Я очень скромно заметил, чтоб показать, что я внимательно слушаю и не пошлый дурак, что, вероятно, преподавание оттого так изменилось, что много новых профессоров возвратилось из чужих краев.
— Без всякого сомнения, — отвечал граф, — но сверх того дух управления, единство, знаете, моральное единство».
Надо отдать должное Строганову: он принес Московскому университету больше пользы, чем вреда. Кто еще из николаевских сановников заслужил такую рекомендацию? Никто.
Правда, для полноты картины надо добавить, что, преуспев в заботе о «моральном единстве», попечитель менее всего интересовался материальной стороной жизни воспитанников Московского университета. Большая часть студентов, прибывших со всех концов России, жила по частным квартирам, снимая небольшие комнатки, некоторые жили весьма бедно, перебиваясь дешевыми уроками. Полонский считал себя богачом, если в его жилетном кармане заводился двугривенный, который он тратил на чашку кофе в кондитерской, где имелись лучшие журналы и газеты и где часами можно было читать все, что интересовало. (Когда Строганов ушел и попечителем стал Голохвастов, студентам запретили ходить в кондитерские читать газеты. Как не помянуть добрым словом строгановское время!)
Были студенты, которые испытывали не только бедность, но и нищету. Такие жили на далеких окраинах, в университет ходили по очереди, имея одну пару сапог на двоих или троих. Вовсе не ходить было опасно: старые студенты соловьевского времени помнили, как совсем недавно за своевольный пропуск лекции казенные студенты подвергались штрафу, вычету из стипендии, а своекоштные за десять пропущенных лекций подлежали исключению.
Профессора обычно за посещением лекций не следили, иные читали и для трех человек, но попадались и злопамятные, смотревшие на студентов как на неприятелей и беспощадно срезавшие на экзаменах тех, кто мало посещал занятия. Таким был, например, грубый и самолюбивый протоиерей Терновский, бездарно читавший богословие. Студенты тяготились его лекциями, на экзаменах получали нули и единицы. Между тем отметки у Терновского имели особое значение: получившие единицу, на каком бы факультете они ни учились, на следующий курс не переводились.
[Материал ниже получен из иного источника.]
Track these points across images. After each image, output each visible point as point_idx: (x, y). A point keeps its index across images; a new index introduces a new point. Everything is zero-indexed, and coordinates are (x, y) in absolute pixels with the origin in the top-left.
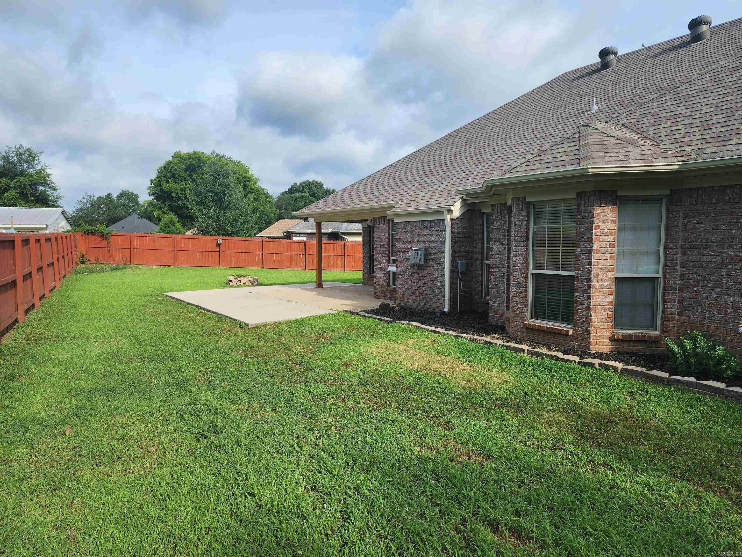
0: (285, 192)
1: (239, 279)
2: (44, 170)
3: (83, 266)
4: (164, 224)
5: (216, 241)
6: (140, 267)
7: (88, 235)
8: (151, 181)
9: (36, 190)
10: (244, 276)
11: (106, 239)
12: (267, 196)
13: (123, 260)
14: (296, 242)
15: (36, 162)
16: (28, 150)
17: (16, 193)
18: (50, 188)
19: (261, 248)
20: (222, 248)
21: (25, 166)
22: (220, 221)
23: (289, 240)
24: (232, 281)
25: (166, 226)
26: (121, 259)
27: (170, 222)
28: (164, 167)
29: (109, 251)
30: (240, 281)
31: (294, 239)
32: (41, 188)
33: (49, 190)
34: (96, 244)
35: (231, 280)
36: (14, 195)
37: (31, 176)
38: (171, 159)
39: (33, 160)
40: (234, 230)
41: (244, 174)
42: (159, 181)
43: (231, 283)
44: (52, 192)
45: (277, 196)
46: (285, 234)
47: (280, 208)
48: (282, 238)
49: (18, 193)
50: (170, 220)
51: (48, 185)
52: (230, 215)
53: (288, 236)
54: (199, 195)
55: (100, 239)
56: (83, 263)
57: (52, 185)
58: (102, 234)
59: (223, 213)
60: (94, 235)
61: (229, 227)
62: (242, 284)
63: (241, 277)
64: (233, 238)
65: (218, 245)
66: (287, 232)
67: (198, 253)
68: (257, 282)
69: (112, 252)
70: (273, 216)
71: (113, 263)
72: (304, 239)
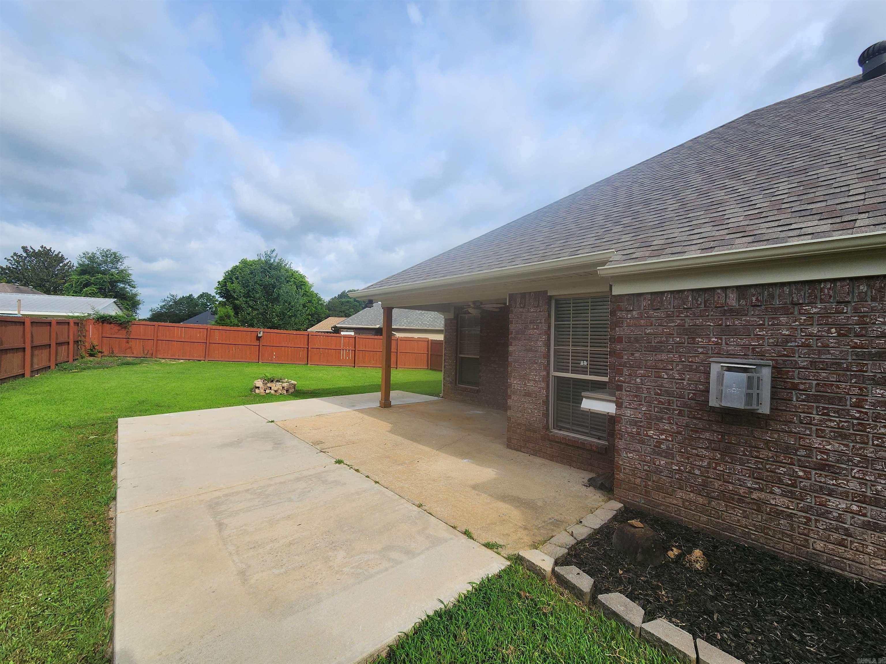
0: (335, 297)
1: (269, 385)
2: (125, 270)
3: (91, 359)
4: (220, 317)
5: (255, 334)
6: (163, 361)
7: (103, 323)
8: (219, 282)
9: (116, 287)
10: (277, 381)
11: (125, 328)
12: (319, 299)
13: (144, 352)
14: (345, 337)
15: (120, 264)
16: (115, 253)
17: (96, 288)
18: (129, 285)
19: (306, 343)
20: (263, 342)
21: (110, 265)
22: (267, 313)
23: (338, 334)
24: (258, 388)
25: (222, 319)
26: (142, 352)
27: (226, 316)
28: (231, 271)
29: (128, 342)
30: (271, 388)
31: (342, 333)
32: (122, 285)
33: (129, 287)
34: (112, 334)
35: (257, 386)
36: (94, 290)
37: (112, 275)
38: (238, 264)
39: (117, 262)
40: (281, 323)
41: (301, 279)
42: (225, 282)
43: (257, 391)
44: (132, 289)
45: (328, 301)
46: (333, 329)
47: (329, 310)
48: (330, 333)
49: (98, 288)
50: (226, 314)
51: (128, 283)
52: (278, 308)
53: (337, 330)
54: (247, 287)
55: (117, 328)
56: (91, 355)
57: (132, 283)
58: (120, 322)
59: (270, 305)
60: (111, 323)
61: (276, 320)
62: (273, 392)
63: (272, 381)
64: (279, 331)
65: (258, 338)
66: (335, 327)
67: (234, 346)
68: (294, 388)
69: (132, 343)
70: (323, 316)
71: (132, 356)
72: (352, 334)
Главной причиной, вынуждавшей посещать самые скучные лекции, было полное отсутствие учебных пособий. К экзаменам можно было подготовиться только по профессорским лекциям, удобные литографированные издания которых вошли в обыкновение позднее, в пятидесятые годы, когда Соловьев был уже профессором. В его время студенты должны были слово в слово записывать лекции, которые читались профессорами нарочито медленно, нараспев. На лекциях стояла тишина, и только слышен был скрип перьев. В профессоре высоко ценились четкая дикция и поставленный голос. Одним из достоинств лекций Крюкова Соловьев считал то, что «привлекательности речи Крюкова, как латинской, так и русской, помогал очень много необыкновенно приятный, звучный орган, на котором он очень искусно умел играть, как на инструменте; до сих пор еще не встречал человека, который бы умел так играть на своем голосе, приводить его в такую гармонию с мыслью, с рассказом-своим». Многие студенты не поспевали за лекторами и тогда садились рядом, один записывал, сколько успевал, затем продолжал второй, третий… Дома лекции приводились в порядок, переписывались. В сомнительных случаях плохо записанный, непонятный текст показывали профессорам, те вносили исправления, дополняли. Учеба в университете — труд и труд нелегкий. Успех приходил к истинным труженикам.